He said, “We must reclaim our streets and neighbourhoods from the lethal motor vehicle traffic that currently blights them so that we can begin to move our bodies again, in the way that they were designed to be moved. Youth and music are not the causes of road death – wealthy middle aged men who refuse to surrender their cars, or even consider alternative forms of transport, are the problem.”
Dr Roberts got involved in RoadPeace after working as a trauma doctor and seeing the victims of countless traffic accidents. He believes that the de-motorisation of towns and cities will require the greatest human mobilisation in history but that it will usher in a safer and more sustainable society.
He said, “Our dependence on motorised transport has made us fatter and less fit. It has made the roads more dangerous for pedestrians and cyclists, and driven many them off the streets and back into their cars, further increasing the demand for transport. It has made controlling oil supplies the primary strategic objective of nation states so that scarce resources that should be devoted to building a sustainable economy are instead spent on war and destruction.
“We should look to a future where there will be fewer road deaths and injuries, cleaner air and much less traffic noise. Urban infrastructure must show a new respect for humanity. The torrent of lies that has been used to justify the ‘accidental’ deaths of 3,000 people each day on the world’s roads and the daily disabling of 30,000 more, will take its place in history alongside the justifications for slavery, racism and imperial war.”
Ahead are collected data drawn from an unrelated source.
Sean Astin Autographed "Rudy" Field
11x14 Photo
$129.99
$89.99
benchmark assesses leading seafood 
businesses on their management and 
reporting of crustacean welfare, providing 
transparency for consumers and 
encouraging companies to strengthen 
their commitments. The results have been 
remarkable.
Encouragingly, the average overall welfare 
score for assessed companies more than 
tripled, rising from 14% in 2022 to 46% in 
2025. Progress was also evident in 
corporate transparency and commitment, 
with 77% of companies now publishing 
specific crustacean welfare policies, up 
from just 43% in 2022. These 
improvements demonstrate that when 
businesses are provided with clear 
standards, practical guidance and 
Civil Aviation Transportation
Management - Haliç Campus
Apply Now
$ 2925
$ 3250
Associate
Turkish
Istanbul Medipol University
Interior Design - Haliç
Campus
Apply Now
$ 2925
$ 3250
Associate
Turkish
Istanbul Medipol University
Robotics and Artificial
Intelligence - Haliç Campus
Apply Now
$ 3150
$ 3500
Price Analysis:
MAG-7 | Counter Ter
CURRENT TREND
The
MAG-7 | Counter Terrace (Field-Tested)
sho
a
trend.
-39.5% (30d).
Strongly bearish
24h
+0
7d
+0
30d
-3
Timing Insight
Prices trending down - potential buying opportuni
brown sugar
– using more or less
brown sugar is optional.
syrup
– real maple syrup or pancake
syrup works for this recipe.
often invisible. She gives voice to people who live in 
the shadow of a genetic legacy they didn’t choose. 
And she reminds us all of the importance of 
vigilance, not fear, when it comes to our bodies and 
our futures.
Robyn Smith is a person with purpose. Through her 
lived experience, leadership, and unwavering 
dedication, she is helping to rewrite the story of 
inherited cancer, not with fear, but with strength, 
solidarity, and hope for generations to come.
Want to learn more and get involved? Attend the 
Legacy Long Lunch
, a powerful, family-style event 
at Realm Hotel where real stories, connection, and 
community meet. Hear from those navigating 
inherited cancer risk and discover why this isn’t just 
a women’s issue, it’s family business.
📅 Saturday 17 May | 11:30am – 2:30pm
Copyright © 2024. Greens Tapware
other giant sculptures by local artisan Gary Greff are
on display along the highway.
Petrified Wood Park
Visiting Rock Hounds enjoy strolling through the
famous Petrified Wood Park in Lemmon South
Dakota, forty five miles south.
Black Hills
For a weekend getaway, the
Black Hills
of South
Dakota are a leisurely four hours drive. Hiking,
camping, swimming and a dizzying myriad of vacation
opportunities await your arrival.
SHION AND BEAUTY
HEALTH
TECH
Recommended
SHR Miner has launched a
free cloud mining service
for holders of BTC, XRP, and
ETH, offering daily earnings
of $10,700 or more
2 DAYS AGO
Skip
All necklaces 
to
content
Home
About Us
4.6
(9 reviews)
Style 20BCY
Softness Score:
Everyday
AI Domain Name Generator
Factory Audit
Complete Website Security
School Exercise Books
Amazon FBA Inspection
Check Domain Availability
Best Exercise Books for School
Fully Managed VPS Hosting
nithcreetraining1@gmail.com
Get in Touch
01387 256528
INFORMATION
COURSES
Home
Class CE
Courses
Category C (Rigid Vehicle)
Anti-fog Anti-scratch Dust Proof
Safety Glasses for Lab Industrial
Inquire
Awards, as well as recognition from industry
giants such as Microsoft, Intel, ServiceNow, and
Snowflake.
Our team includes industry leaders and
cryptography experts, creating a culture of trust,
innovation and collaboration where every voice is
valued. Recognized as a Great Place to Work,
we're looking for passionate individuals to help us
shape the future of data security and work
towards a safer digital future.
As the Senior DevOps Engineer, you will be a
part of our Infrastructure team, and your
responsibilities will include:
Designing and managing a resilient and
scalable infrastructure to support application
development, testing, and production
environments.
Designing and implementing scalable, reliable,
Dr Roberts is calling on London’s youth to picket the safety conference and to demand a future where real road safety is prioritised above wars over oil. He said, “Young people and music are the future – not causes of road traffic crashes. This is an issue of public space – who owns our roads? The idea that people have to be really careful when walking or cycling around our cities not to be killed by speeding cars is a hideous distortion.”